Derby, a Chennai-based men's fashion brand, has come a long way since its humble beginnings as a tailoring shop in December 1994. Present in 15 exclusive outlets and over 100 multi-brand outlets (MBOs) today, the brand is confident of a 100 per cent growth over the previous year, up from the 65 per cent growth it registered last year.
"The market is so huge, and the organised readymade sector is very small. Only now is the organised sector growing, especially in the mid-level segment. It is also a challenging market, and people who do not have the vision to grow get left out of the race. It is not how big or small you are, but it's your determination and attitude to grow that make the difference," stressed Vijay Kapoor, Managing Director, Derby Clothing.
The brand's optimism is based as much on its continuing success in an industry growing by 12-15 per cent annually, according to research figures, we are reminded. Derby is in the mid-level segment, offering shirts priced from Rs 600 upwards and trousers from Rs 900 upwards.
Derby's growth will also extend geographically, to add to its presence in Tamil Nadu, Andhra Pradesh, Kerala, Karnataka and Gujarat. The number of exclusive outlets is slated to up to around 25 by March 2006 as the brand expands in existing geographies. While 10 more would come up by March 2007, another 15 would be added in 2007-08, shared Kapoor.
One new market that Derby will foray into is Kolkata, where the brand will set up its own exclusive outlet later this financial year. The potential was huge, said the brand's owner, who is targeting people in the income bracket of Rs 10,000 to Rs 25,000 per month.
Kapoor further said that the expansion to Kolkata was an attempt to get a foothold in the eastern market, which had been neglected by most brands. This apart, the brand had set shop in Gujarat a month ago. The feedback for the first store seems to have been encouraging, and the brand has scheduled three stores for launch by March 2006 in Gujarat.
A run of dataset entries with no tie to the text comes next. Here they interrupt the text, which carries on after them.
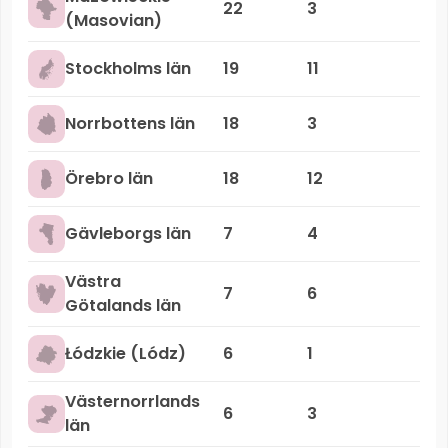
22
3
(Masovian)
Stockholms län
19
11
Norrbottens län
18
3
Örebro län
18
12
Gävleborgs län
7
4
Västra
7
6
Götalands län
Łódzkie (Lódz)
6
1
Västernorrlands
6
3
län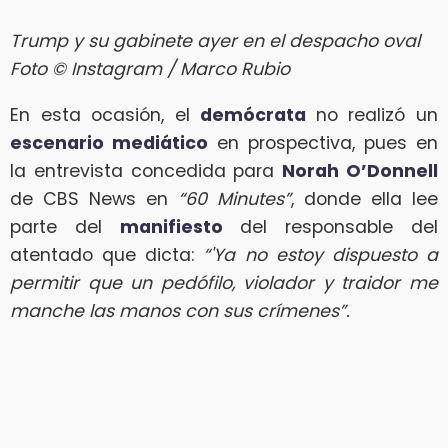
Trump y su gabinete ayer en el despacho oval
Foto © Instagram / Marco Rubio
En esta ocasión, el
demócrata
no realizó un
escenario mediático
en prospectiva, pues en
la entrevista concedida para
Norah O’Donnell
de CBS News en
“60 Minutes”
, donde ella lee
parte del
manifiesto
del responsable del
atentado que dicta:
“'Ya no estoy dispuesto a
permitir que un pedófilo, violador y traidor me
manche las manos con sus crímenes”.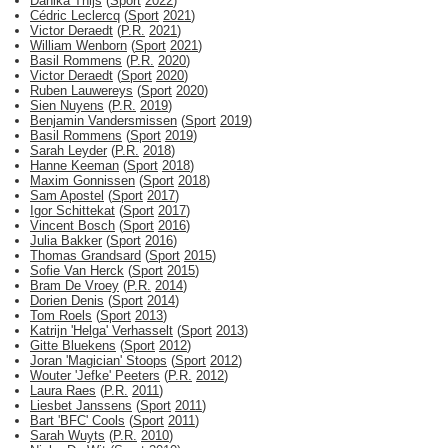
Danika Thijs
(
Sport
2022
)
Cédric Leclercq
(
Sport
2021
)
Victor Deraedt
(
P.R.
2021
)
William Wenborn
(
Sport
2021
)
Basil Rommens
(
P.R.
2020
)
Victor Deraedt
(
Sport
2020
)
Ruben Lauwereys
(
Sport
2020
)
Sien Nuyens
(
P.R.
2019
)
Benjamin Vandersmissen
(
Sport
2019
)
Basil Rommens
(
Sport
2019
)
Sarah Leyder
(
P.R.
2018
)
Hanne Keeman
(
Sport
2018
)
Maxim Gonnissen
(
Sport
2018
)
Sam Apostel
(
Sport
2017
)
Igor Schittekat
(
Sport
2017
)
Vincent Bosch
(
Sport
2016
)
Julia Bakker
(
Sport
2016
)
Thomas Grandsard
(
Sport
2015
)
Sofie Van Herck
(
Sport
2015
)
Bram De Vroey
(
P.R.
2014
)
Dorien Denis
(
Sport
2014
)
Tom Roels
(
Sport
2013
)
Katrijn 'Helga' Verhasselt
(
Sport
2013
)
Gitte Bluekens
(
Sport
2012
)
Joran 'Magician' Stoops
(
Sport
2012
)
Wouter 'Jefke' Peeters
(
P.R.
2012
)
Laura Raes
(
P.R.
2011
)
Liesbet Janssens
(
Sport
2011
)
Bart 'BFC' Cools
(
Sport
2011
)
Sarah Wuyts
(
P.R.
2010
)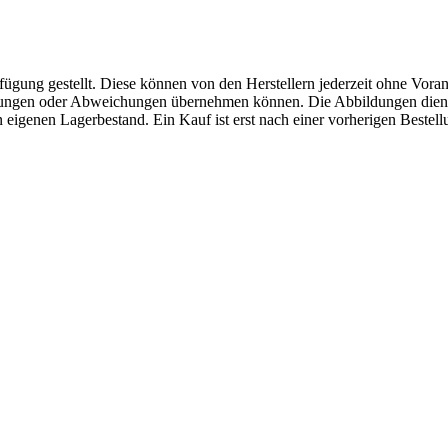
fügung gestellt. Diese können von den Herstellern jederzeit ohne Voran
erungen oder Abweichungen übernehmen können. Die Abbildungen diene
eigenen Lagerbestand. Ein Kauf ist erst nach einer vorherigen Bestellu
"The reason why we are getting into Gujarat and not Maharashtra in the west, is that we are using it as a test market. The reality is contrary to what we come to know from the media about the place. It is very close to Mumbai in terms of the profile of its people and the cosmopolitan feel," explained Kapoor.
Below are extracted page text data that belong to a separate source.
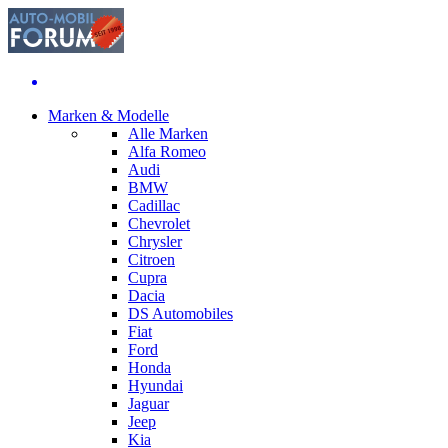
Marken & Modelle
Alle Marken
Alfa Romeo
Audi
BMW
Cadillac
Chevrolet
Chrysler
Citroen
Cupra
Dacia
DS Automobiles
Fiat
Ford
Honda
Hyundai
Jaguar
Jeep
Kia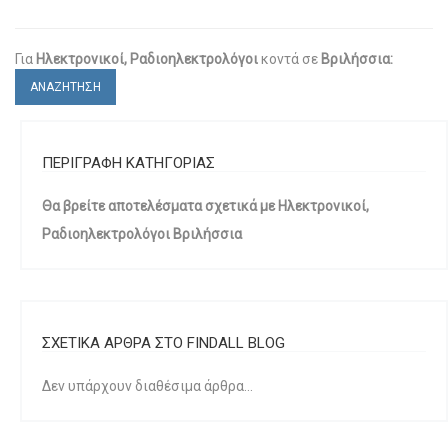
Για
Ηλεκτρονικοί, Ραδιοηλεκτρολόγοι
κοντά σε
Βριλήσσια:
ΑΝΑΖΗΤΗΣΗ
ΠΕΡΙΓΡΑΦΗ ΚΑΤΗΓΟΡΙΑΣ
Θα βρείτε αποτελέσματα σχετικά με Ηλεκτρονικοί,
Ραδιοηλεκτρολόγοι Βριλήσσια
ΣΧΕΤΙΚΑ ΑΡΘΡΑ ΣΤΟ FINDALL BLOG
Δεν υπάρχουν διαθέσιμα άρθρα...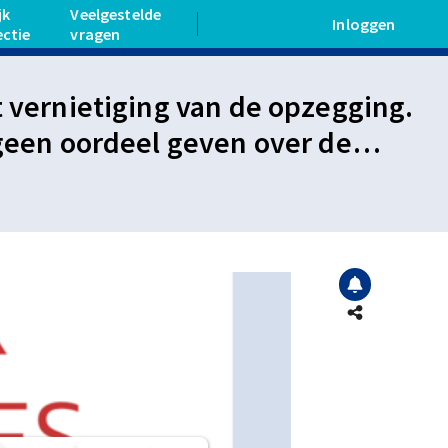
jk
Veelgestelde
Inloggen
ectie
vragen
t vernietiging van de opzegging.
 geen oordeel geven over de
d aan werknemer verschuldigd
That's another profitable strategy adopted by Derby, which claims to have been profitable since its days of being a tailoring unit. Refusing to divulge the revenues of the company, the spokesperson shared that 8-10 per cent of revenues had always been set aside for brand building.
"The brand is for people who march to a different beat. Since the last six years, we've stuck to the proposition of 'Get Unusual' and this has been powerfully taken forward with advertising. All our campaigns have been attitude-based, macho," he explained.
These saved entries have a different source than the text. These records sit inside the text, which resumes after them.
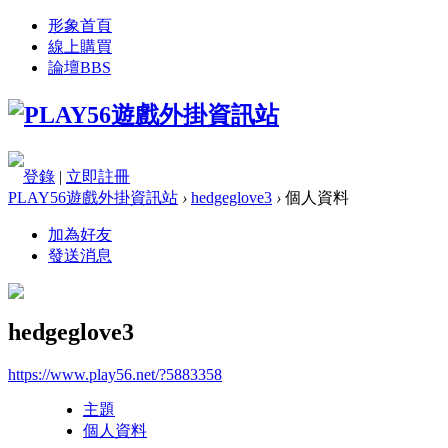
形象首頁
線上購買
論壇
BBS
登錄
|
立即註冊
PLAY56遊戲外掛資訊站
›
hedgeglove3
›
個人資料
加為好友
發送消息
hedgeglove3
https://www.play56.net/?5883358
主題
個人資料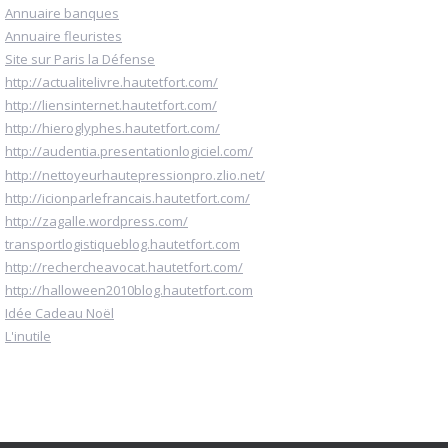
Annuaire banques
Annuaire fleuristes
Site sur Paris la Défense
http://actualitelivre.hautetfort.com/
http://liensinternet.hautetfort.com/
http://hieroglyphes.hautetfort.com/
http://audentia.presentationlogiciel.com/
http://nettoyeurhautepressionpro.zlio.net/
http://icionparlefrancais.hautetfort.com/
http://zagalle.wordpress.com/
transportlogistiqueblog.hautetfort.com
http://rechercheavocat.hautetfort.com/
http://halloween2010blog.hautetfort.com
Idée Cadeau Noël
L'inutile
Though the tag reads 'Get Unusual', experience has taught Derby that there are limits to experimentation. Kapoor added, "The problem with garments, especially men's garments, is that you have to be subtle with what you do – you can't go overboard. We have tried things like multi-collared shirts, but the acceptability levels haven't been that great. Unusual doesn't mean 'wacko'. It's about being pleasingly different, and giving them a different experience."